*Activities*:
1. In the excerpt on impact events, how many large mammal species are said to have disappeared almost 13,000 years ago?
2. Transcribe the part of the excerpt on impact events between "Impact events, meteors, meteorites, comets, and" and "ruin anyone's day.", inclusive.

[[ Excerpt provided, beginning ]]

Impact events, meteors, meteorites, comets, and asteroids slamming into the Earth, have been blamed for quite a few sudden catastrophes, from the Tunguska event in historical times, to the impact in central America that is believed to have hastened the end of the age of the dinosaurs 65 million years ago. These hammers of the gods appeal to our imagination, and make for neat deus ex machina explanations for things that would otherwise seem inexplicable. That is of course not to say that they don't, on occasion, live up to their billing. A molten mountain smashing into the ground at screaming speeds will ruin anyone's day.
Large Clovis point from Washington state. Est. 14,000 years old. (Click for larger image)
And now some scientists are theorising that an impact might have contributed to three events almost 13,000 years ago, the sudden cold period, the disappearance of 35 large species of mammals (the horse and camel actually evolved in the Americas, and survived by crossing the Bering land bridge, heading the opposite way as the migrating humans, before they became extinct in their native environment), and the collapse of the Clovis culture. The demise of the megafauna could be explained by the Clovis hunters driving them to extinction. And the traditional Lake Agassiz deluge and the subsequent colder climate would suffice to explain the rest. But great systemic breakdowns are ususally not due to a single isolated event, but to a confluence of blows. While the system might have survived one, the second, or even third, proves fatal.

[[ Excerpt provided, end ]]
[[ Given records, beginning ]]

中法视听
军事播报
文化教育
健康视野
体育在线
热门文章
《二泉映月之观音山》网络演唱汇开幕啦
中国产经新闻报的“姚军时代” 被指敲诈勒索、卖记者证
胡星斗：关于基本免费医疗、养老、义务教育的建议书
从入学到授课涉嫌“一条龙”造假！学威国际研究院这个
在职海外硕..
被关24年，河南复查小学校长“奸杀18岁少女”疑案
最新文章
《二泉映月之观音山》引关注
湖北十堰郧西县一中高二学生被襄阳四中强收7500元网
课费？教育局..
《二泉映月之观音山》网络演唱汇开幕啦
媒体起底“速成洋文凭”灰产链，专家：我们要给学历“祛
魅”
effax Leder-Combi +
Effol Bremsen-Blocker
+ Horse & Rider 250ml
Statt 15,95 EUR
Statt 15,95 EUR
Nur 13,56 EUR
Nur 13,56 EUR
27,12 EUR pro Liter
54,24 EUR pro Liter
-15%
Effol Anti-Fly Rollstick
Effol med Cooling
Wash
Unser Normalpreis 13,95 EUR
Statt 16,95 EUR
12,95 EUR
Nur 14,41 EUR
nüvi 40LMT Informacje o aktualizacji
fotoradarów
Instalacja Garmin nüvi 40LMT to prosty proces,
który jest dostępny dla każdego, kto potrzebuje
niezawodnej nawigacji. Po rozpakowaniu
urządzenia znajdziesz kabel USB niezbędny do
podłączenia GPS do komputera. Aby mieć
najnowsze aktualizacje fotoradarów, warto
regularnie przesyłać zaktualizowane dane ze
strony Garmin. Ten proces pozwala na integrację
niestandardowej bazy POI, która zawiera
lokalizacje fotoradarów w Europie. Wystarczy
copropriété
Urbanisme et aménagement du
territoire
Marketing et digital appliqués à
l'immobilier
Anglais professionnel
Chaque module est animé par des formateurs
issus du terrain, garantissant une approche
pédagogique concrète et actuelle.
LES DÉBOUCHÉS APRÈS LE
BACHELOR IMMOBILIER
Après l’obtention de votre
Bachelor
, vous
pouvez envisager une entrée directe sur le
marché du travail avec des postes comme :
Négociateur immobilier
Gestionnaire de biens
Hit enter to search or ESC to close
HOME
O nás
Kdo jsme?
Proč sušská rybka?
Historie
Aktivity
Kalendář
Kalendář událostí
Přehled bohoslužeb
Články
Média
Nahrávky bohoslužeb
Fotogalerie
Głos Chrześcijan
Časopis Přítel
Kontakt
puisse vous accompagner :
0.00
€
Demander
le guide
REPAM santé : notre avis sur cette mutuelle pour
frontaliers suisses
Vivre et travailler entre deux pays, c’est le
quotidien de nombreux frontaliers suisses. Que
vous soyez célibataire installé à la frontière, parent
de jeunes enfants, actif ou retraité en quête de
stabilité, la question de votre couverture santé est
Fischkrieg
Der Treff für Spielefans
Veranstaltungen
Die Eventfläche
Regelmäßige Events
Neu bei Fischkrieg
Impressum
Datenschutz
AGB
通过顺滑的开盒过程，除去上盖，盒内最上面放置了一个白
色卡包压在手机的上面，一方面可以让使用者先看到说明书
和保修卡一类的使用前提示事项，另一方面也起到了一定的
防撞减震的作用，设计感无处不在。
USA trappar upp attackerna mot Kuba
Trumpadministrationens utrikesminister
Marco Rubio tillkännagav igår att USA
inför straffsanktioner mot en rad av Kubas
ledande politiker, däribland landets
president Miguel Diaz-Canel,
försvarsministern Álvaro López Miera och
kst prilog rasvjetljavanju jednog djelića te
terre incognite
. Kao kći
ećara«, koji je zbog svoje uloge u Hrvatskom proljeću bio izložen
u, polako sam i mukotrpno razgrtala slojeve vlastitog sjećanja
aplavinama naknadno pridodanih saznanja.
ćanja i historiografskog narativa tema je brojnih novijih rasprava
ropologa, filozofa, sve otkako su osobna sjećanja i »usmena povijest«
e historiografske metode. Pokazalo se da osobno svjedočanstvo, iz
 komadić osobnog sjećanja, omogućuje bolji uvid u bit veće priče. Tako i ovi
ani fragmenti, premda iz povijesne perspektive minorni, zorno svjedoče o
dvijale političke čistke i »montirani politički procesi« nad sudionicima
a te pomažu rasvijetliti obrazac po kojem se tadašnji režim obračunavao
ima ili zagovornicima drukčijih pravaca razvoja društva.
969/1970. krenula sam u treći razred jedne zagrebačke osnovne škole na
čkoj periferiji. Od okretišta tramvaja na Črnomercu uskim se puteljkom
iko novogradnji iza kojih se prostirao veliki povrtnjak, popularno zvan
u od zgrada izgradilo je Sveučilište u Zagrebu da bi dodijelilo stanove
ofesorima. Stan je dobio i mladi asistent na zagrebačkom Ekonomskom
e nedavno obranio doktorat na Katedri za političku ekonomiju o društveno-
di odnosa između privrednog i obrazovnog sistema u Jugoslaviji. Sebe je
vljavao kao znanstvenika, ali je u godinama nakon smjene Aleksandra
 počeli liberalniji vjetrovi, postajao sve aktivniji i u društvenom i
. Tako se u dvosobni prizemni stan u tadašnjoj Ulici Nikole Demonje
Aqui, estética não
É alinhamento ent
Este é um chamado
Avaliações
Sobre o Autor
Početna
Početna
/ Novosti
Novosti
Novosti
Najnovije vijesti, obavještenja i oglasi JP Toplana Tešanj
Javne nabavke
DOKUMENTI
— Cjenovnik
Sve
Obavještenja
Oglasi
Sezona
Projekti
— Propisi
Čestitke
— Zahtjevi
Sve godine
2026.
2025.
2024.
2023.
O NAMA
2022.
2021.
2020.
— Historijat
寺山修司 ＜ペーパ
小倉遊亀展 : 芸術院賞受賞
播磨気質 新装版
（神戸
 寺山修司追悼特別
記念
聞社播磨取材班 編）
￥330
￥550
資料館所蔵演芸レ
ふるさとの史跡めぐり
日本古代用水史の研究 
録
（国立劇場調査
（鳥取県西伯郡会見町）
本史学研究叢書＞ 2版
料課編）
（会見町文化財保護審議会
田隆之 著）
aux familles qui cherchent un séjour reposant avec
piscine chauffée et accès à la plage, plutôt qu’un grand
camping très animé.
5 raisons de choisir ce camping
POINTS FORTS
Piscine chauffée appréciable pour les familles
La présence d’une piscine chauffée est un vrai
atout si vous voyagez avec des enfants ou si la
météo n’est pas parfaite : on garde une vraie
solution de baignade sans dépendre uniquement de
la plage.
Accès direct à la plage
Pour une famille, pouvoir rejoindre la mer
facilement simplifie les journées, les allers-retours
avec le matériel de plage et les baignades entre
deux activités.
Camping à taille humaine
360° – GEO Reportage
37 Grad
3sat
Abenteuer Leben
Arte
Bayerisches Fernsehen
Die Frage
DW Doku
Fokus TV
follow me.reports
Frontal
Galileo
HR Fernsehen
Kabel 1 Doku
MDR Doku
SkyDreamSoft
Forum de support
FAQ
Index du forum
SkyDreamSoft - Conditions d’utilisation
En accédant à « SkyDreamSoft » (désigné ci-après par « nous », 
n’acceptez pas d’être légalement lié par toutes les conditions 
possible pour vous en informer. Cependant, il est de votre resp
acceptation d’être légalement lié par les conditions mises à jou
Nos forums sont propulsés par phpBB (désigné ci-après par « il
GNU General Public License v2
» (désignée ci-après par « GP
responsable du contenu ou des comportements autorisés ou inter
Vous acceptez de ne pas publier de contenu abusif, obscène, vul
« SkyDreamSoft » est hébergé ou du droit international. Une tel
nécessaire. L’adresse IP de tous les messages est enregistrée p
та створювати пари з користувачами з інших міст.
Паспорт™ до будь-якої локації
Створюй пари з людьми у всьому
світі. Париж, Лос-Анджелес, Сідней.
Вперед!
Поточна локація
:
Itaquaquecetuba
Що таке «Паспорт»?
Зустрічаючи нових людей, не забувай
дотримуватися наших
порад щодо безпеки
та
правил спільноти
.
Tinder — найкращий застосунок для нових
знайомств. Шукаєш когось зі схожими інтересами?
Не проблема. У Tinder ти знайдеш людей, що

[[ Given records, end ]]

*Problem solutions*:
1. 35 large species of mammals.

2.
Impact events, meteors, meteorites, comets, and asteroids slamming into the Earth, have been blamed for quite a few sudden catastrophes, from the Tunguska event in historical times, to the impact in central America that is believed to have hastened the end of the age of the dinosaurs 65 million years ago. These hammers of the gods appeal to our imagination, and make for neat deus ex machina explanations for things that would otherwise seem inexplicable. That is of course not to say that they don't, on occasion, live up to their billing. A molten mountain smashing into the ground at screaming speeds will ruin anyone's day.